(Image comparison data)
_ _ _ _ _

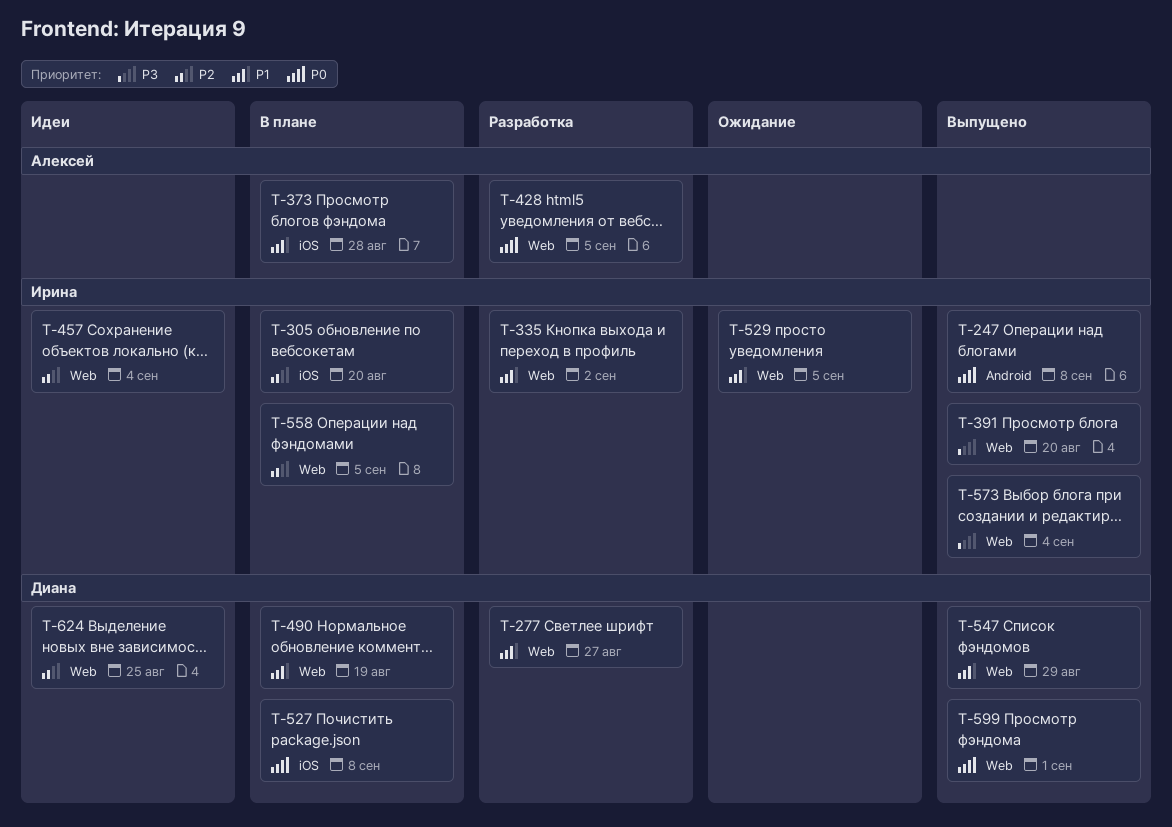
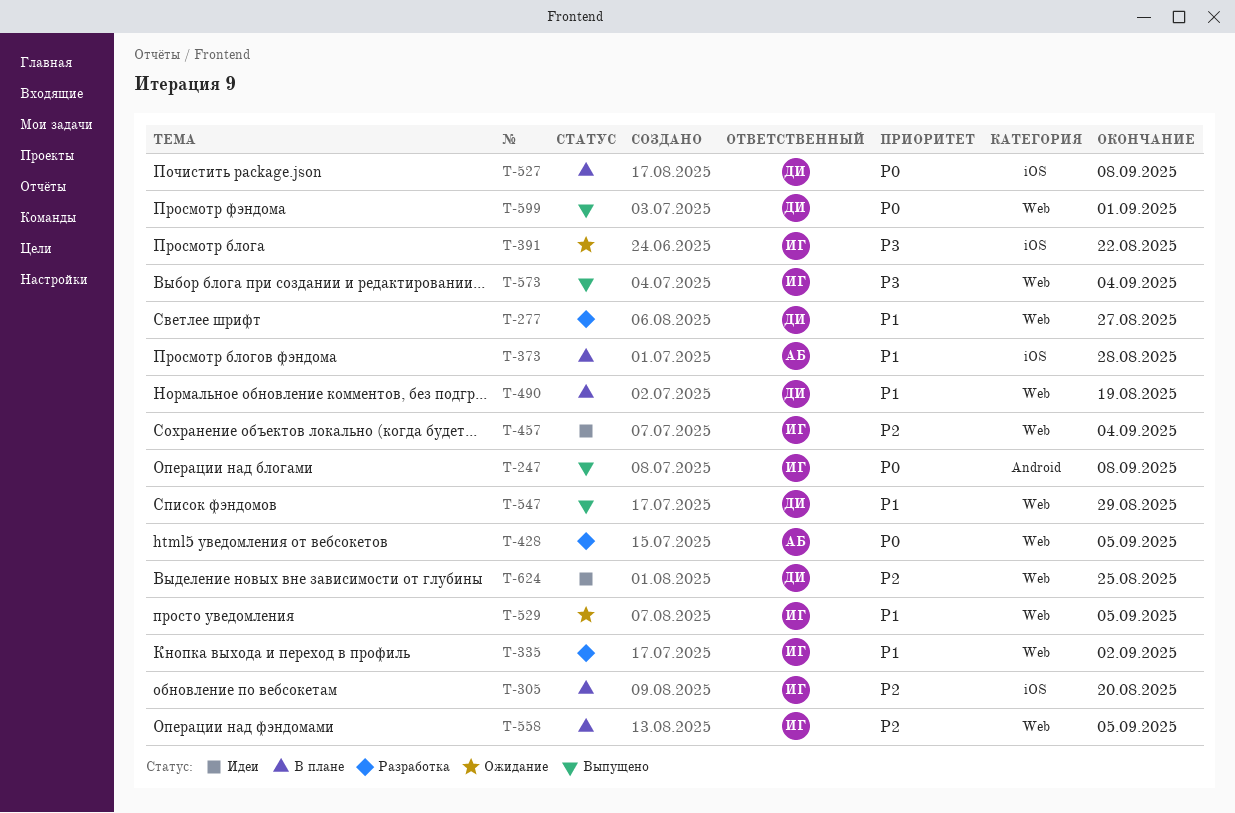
T-391, status: Выпущено -> Ожидание
T-391, label: Web -> iOS
T-391, due: Aug 20 -> Aug 22

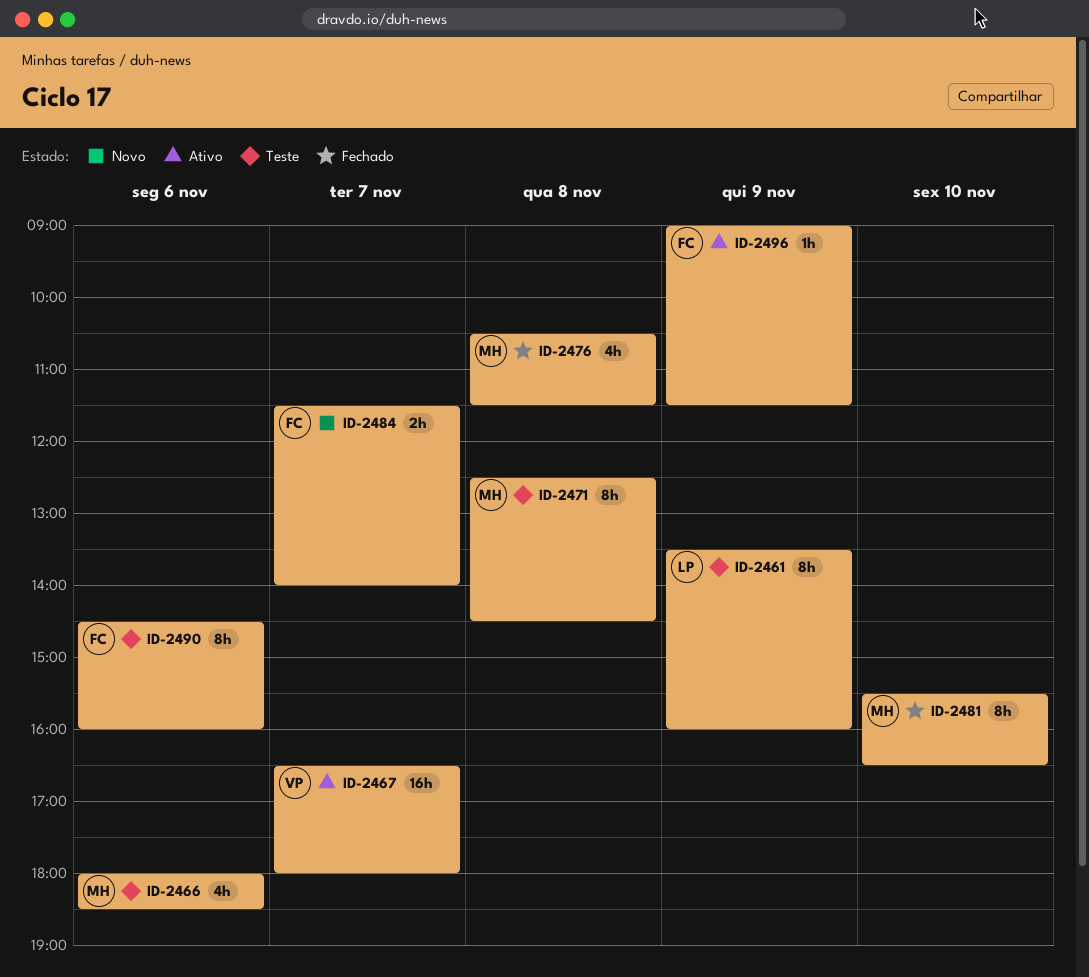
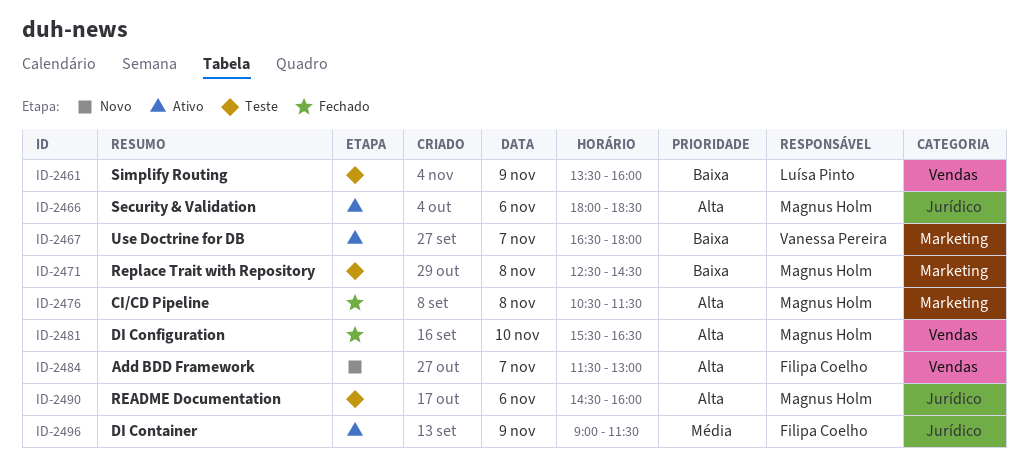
ID-2466, status: Teste -> Ativo
ID-2484, ends: 14:00 -> 13:00
ID-2490, owner: Filipa Coelho -> Magnus Holm

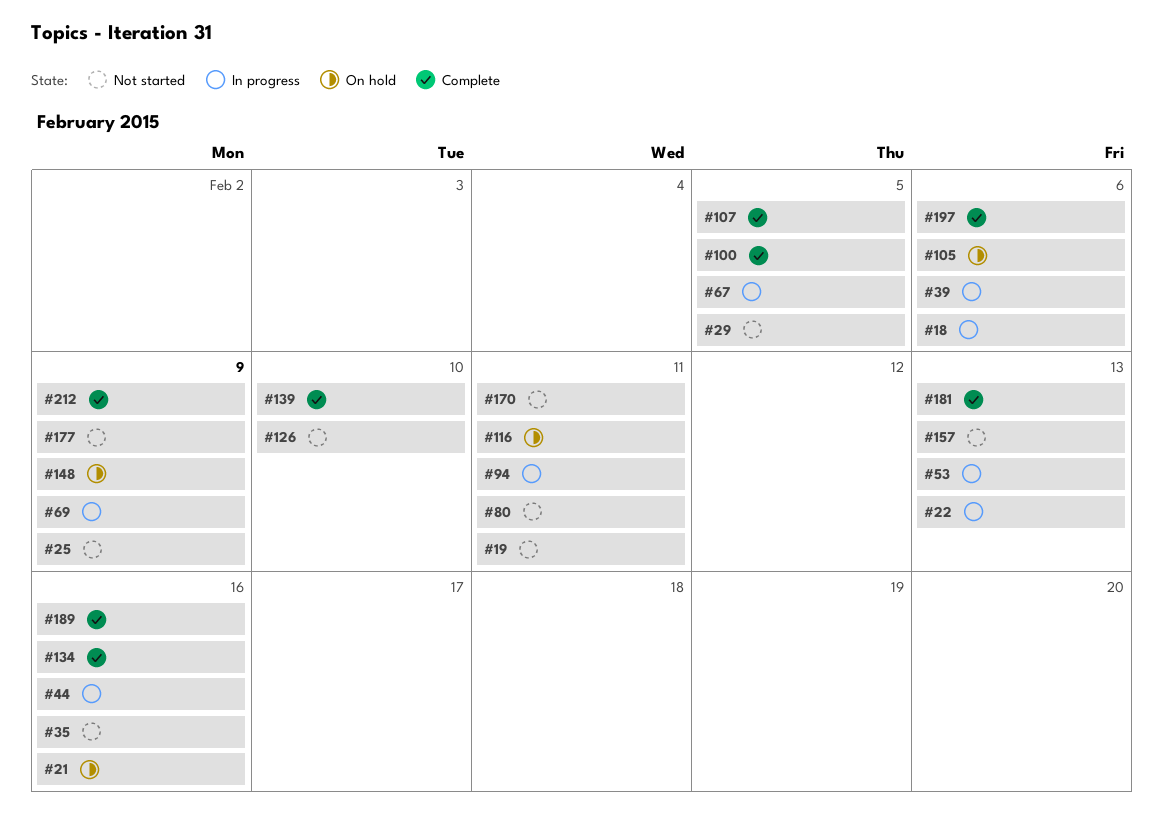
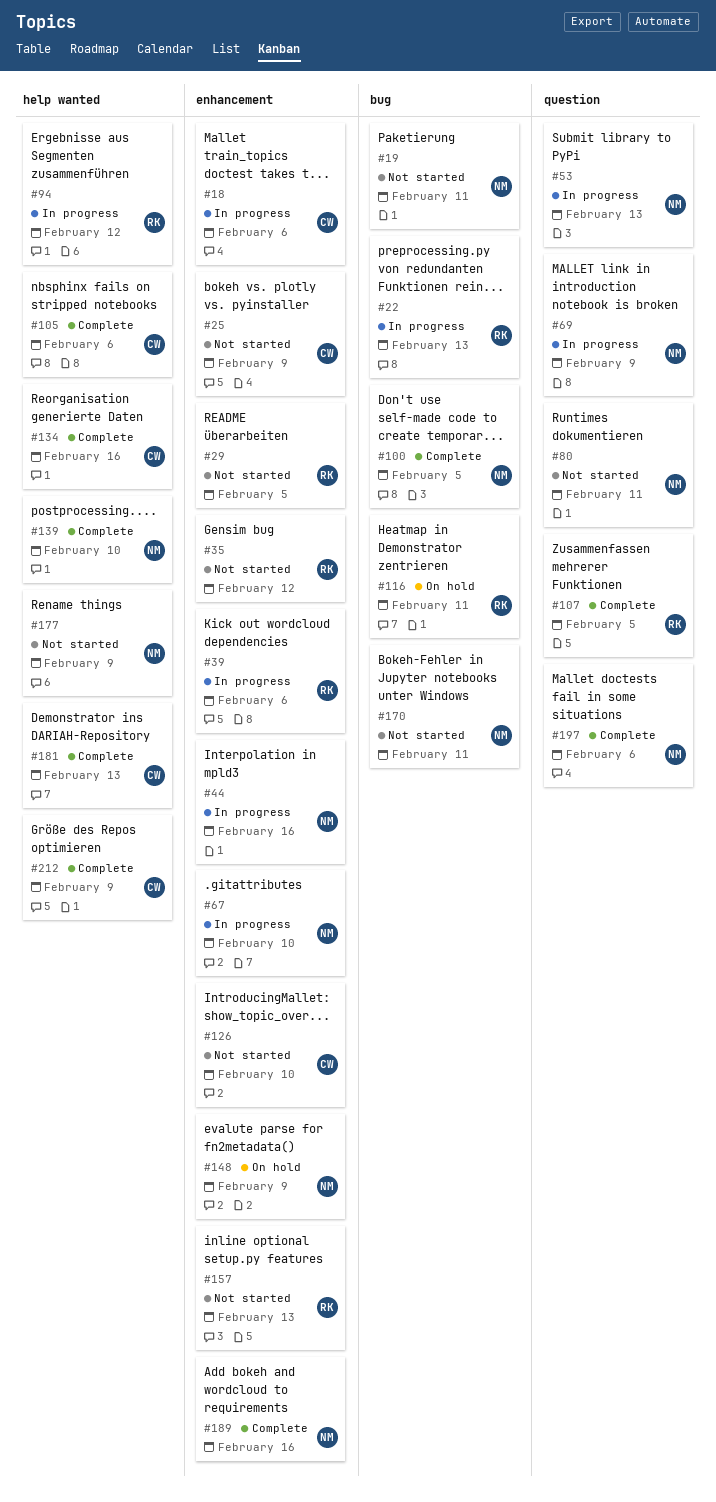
#21: present -> none
#35, due: Feb 16 -> Feb 12
#67, due: Feb 5 -> Feb 10
#94, due: Feb 11 -> Feb 12
#105, status: On hold -> Complete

_ _ _ _ _

To-do item
Where does the string "status" appear in the records above? Return every line that holds it.

Reply
T-391, status: Выпущено -> Ожидание
ID-2466, status: Teste -> Ativo
#105, status: On hold -> Complete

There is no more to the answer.